Critique. Les Editions Zoé publient une nouvelle édition, en un seul volume, de la mythique «Histoire de la littérature en Suisse romande». Il était temps.
De quatre tomes d’un kilo et demi chacun couvrant le Moyen Age jusqu’à l’année 1998, on est passé à un seul tome de 1728 pages pesant deux petits kilos et allant d’Othon de Grandson jusqu’au décès d’Anne Cuneo, en ce début d’année 2015.
Miracle. Grâce à l’infatigable Roger Francillon, ancien professeur de littérature française à l’Université de Zurich, codirecteur des Œuvres complètes de Ramuz chez Slatkine, déjà maître d’œuvre des volumes de l’Histoire de la littérature en Suisse romande parus entre 1996 et 1999 aux Editions Payot Lausanne Nadir, et à la tenace Caroline Coutau, directrice des Editions Zoé, la littérature romande a de nouveau sa carte de visite.
Un soir de 2013, lors d’une réunion de la Fondation Ramuz, Roger Francillon, Daniel Maggetti et Sylviane Dupuis se retrouvent à déplorer que, depuis la disparition des Editions Payot Lausanne, les volumes soient introuvables. Ils contactent Caroline Coutau, qui accepte de remettre l’ouvrage sur le métier. «Cela ne pouvait mieux tomber, j’avais aussi ce rêve dans un coin de ma tête!»
Un groupe de travail est constitué, composé d’experts comme Daniel Maggetti, directeur du Centre de recherches sur les lettres romandes, Sylviane Dupuis, professeur à Genève, ou Marion Graf, traductrice. Il se réunit tous les deux mois pendant deux ans et recrute des contributeurs parmi la fine fleur des spécialistes en littérature romande, comme Sylvie Jeanneret, Muriel Zeender, Jérôme Meizoz, Isabelle Rüf ou Anne Pitteloud. Au poste stratégique de secrétaire de rédaction, le prometteur Daniel Vuataz succède à Daniel Maggetti.
«Un régal, ces réunions! se souvient Caroline Coutau. Les discussions ont été passionnées, articulées, respectueuses.» «Nous nous sommes retrouvés à quatre générations impliquées dans le même projet, s’enthousiasme Roger Francillon. La preuve que ce projet est rassembleur et tient compte de l’évolution des sensibilités!»

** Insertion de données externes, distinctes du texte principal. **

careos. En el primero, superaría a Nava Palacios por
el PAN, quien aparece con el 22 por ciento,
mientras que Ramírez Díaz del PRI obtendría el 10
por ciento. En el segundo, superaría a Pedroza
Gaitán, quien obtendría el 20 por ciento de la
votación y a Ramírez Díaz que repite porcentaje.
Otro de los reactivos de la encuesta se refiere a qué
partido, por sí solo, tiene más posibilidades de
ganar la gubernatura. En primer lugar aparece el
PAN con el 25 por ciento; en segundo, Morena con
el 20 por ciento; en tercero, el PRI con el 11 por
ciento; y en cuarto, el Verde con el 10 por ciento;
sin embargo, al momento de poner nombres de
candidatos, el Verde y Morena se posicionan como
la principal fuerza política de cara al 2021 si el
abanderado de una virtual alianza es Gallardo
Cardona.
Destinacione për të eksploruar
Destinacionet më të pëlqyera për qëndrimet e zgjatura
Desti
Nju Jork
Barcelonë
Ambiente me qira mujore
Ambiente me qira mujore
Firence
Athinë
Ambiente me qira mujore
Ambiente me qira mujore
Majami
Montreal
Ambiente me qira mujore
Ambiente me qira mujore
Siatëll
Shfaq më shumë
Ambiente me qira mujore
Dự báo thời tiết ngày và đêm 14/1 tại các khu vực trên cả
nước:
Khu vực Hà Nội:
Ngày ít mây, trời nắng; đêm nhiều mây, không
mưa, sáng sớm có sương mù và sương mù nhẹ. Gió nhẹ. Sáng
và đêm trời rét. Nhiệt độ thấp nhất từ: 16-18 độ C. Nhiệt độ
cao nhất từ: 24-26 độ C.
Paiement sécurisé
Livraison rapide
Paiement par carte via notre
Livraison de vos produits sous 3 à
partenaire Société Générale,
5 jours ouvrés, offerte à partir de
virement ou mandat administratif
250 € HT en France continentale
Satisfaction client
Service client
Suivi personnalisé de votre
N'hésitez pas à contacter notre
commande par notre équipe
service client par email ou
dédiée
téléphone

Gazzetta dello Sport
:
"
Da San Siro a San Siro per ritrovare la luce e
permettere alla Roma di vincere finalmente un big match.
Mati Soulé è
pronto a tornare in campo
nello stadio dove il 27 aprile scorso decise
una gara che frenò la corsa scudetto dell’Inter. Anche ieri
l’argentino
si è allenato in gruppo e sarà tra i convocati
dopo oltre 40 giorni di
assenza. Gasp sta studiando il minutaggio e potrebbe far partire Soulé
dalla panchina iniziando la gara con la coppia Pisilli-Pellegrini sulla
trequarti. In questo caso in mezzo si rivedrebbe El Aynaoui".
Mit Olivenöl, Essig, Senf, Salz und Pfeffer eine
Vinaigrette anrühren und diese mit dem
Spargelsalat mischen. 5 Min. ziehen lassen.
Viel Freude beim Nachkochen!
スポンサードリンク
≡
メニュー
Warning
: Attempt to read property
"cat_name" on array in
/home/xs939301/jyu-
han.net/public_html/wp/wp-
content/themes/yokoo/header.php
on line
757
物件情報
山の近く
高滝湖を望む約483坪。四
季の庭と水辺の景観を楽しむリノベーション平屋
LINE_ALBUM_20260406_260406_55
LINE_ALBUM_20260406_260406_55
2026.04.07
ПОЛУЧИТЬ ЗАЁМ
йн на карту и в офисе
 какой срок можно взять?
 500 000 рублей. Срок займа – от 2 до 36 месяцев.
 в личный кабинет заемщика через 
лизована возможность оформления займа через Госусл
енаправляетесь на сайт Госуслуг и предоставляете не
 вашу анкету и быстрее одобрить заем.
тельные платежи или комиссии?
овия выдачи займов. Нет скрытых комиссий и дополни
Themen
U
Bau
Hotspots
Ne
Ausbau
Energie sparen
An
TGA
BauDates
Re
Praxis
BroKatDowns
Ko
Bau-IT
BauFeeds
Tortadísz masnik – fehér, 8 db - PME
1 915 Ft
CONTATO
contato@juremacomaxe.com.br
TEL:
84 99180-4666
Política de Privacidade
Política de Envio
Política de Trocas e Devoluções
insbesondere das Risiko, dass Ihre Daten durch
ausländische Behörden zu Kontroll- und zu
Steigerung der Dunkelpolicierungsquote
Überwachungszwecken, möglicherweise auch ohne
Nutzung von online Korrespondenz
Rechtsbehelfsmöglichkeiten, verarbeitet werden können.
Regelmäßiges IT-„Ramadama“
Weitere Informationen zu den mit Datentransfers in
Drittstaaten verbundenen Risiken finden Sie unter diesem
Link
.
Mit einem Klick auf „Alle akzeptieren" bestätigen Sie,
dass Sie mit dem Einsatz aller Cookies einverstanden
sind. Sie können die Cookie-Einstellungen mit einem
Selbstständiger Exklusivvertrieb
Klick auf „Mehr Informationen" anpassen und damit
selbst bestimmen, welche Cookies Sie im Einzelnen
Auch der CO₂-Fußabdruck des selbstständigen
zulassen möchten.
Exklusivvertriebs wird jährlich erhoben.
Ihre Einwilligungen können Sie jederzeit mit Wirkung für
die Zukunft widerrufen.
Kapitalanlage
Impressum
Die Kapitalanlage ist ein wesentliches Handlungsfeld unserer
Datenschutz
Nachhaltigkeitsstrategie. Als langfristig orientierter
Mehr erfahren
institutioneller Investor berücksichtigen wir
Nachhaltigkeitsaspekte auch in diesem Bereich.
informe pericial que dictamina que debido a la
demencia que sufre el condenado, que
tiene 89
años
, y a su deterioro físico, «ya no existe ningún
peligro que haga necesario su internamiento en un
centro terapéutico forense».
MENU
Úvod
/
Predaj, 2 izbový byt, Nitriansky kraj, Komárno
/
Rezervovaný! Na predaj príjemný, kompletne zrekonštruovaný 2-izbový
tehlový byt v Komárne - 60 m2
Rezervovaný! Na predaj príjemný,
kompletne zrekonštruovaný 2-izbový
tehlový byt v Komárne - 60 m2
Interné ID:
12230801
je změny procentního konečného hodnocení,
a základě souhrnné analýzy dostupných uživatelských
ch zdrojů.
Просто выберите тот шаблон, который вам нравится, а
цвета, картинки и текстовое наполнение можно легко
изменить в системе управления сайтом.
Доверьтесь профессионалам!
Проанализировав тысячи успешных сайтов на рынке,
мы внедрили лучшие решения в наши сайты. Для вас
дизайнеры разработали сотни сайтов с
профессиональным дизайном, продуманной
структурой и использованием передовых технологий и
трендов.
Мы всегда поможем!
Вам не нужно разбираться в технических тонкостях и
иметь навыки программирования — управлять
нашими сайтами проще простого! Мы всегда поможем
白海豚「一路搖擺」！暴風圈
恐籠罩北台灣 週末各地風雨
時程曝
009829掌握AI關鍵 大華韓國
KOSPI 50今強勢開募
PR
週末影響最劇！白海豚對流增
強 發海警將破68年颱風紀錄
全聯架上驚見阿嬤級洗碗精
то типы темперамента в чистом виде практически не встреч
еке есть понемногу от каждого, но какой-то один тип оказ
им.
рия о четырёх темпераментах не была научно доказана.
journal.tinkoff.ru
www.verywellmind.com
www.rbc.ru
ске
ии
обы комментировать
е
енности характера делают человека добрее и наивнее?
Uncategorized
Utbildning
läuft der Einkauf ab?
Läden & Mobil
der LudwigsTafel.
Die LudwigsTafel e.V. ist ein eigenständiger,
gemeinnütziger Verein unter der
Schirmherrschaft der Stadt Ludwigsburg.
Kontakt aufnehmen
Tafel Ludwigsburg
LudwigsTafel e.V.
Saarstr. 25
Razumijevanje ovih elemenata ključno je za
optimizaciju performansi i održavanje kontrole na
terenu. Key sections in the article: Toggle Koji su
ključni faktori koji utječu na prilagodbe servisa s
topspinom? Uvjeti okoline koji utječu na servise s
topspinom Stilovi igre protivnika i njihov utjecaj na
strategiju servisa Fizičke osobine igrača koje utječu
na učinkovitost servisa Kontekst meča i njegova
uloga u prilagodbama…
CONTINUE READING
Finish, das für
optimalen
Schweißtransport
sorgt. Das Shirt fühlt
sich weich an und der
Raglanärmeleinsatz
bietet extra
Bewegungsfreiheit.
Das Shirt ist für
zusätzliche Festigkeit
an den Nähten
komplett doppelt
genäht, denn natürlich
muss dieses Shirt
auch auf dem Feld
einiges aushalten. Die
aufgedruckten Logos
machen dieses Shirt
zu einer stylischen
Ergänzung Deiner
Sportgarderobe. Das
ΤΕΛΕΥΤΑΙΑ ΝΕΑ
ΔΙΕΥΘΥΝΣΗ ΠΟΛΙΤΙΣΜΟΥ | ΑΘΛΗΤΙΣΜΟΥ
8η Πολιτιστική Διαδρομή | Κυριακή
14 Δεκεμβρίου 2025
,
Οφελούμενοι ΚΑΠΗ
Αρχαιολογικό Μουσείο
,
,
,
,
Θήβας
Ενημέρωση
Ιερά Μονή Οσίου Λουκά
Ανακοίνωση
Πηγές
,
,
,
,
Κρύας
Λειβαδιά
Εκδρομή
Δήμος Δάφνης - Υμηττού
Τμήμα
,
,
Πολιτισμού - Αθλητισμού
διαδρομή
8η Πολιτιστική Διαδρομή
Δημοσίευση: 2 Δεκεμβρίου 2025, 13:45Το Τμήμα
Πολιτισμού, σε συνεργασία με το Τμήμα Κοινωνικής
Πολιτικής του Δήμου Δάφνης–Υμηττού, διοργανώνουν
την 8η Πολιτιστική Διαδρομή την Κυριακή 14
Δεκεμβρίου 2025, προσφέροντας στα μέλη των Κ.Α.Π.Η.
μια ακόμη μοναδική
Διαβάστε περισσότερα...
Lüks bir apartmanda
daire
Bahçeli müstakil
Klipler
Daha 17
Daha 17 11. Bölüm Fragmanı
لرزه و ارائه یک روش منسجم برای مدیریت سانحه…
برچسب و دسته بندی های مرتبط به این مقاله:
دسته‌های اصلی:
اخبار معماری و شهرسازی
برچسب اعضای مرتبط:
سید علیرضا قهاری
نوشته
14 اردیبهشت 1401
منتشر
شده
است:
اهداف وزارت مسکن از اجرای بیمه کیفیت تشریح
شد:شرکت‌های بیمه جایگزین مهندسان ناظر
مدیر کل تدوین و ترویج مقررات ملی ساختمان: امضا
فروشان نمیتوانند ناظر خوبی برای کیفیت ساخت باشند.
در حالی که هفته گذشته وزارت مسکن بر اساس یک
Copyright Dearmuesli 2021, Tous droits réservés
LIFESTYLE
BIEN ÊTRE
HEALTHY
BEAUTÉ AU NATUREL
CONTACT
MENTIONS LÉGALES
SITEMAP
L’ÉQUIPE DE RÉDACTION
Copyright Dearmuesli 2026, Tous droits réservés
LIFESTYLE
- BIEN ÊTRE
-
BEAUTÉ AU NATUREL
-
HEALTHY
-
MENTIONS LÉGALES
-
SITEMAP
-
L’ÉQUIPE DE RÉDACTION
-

Place aux écrivains récents
La matière des trois premiers volumes, soit jusqu’en 1968, est mise à jour et réorganisée suivant l’état des recherches et du savoir sur les auteurs concernés. Le quatrième volume, couvrant les quatre dernières décennies, est en revanche entièrement remanié et rédigé à neuf, permettant notamment de faire de la place à la centaine d’écrivains romands apparus rien qu’entre 1999 et 2014 et de relire cette histoire récente selon des prismes socioculturels adéquats.
Le résultat est un objet qui réussit parfaitement le pari du grand écart, à la fois objet de référence pour les milieux de la recherche francophone, carte de visite indispensable pour une région de francophonie coincée entre la Berne fédérale alémanique et l’indifférence d’une France parisiano-centriste et objet de lecture et de culture générale d’accès aisé pour tout un chacun.
Quel régal, notamment que les chapitres sur le polar romand par Giuseppe Merrone, l’érotisme indigène signé Francillon lui-même ou les écrivains voyageurs par Anne-Lise Delacrétaz!
Prenant acte de la disparition de la revendication, en tant que telle, d’une identité littéraire romande, le chapitre «Littérature et questions d’identité» du précédent volume 4 a été remplacé par un intelligent «Connexion, filiations et transversalités» signé Sylviane Dupuis.
«Attention, c’est une histoire et non un dictionnaire», avertissent Caroline Coutau et Roger Francillon. «Nous avons fait des choix, défini des angles et ne prétendons pas à l’exhaustivité. Dans quinze ans, il faudra réviser la chose.»
Caroline Coutau réfléchit ainsi, avec la Bibliothèque universitaire de Genève, à la création d’un site web permettant une actualisation régulière autant que des recherches par mots-clés.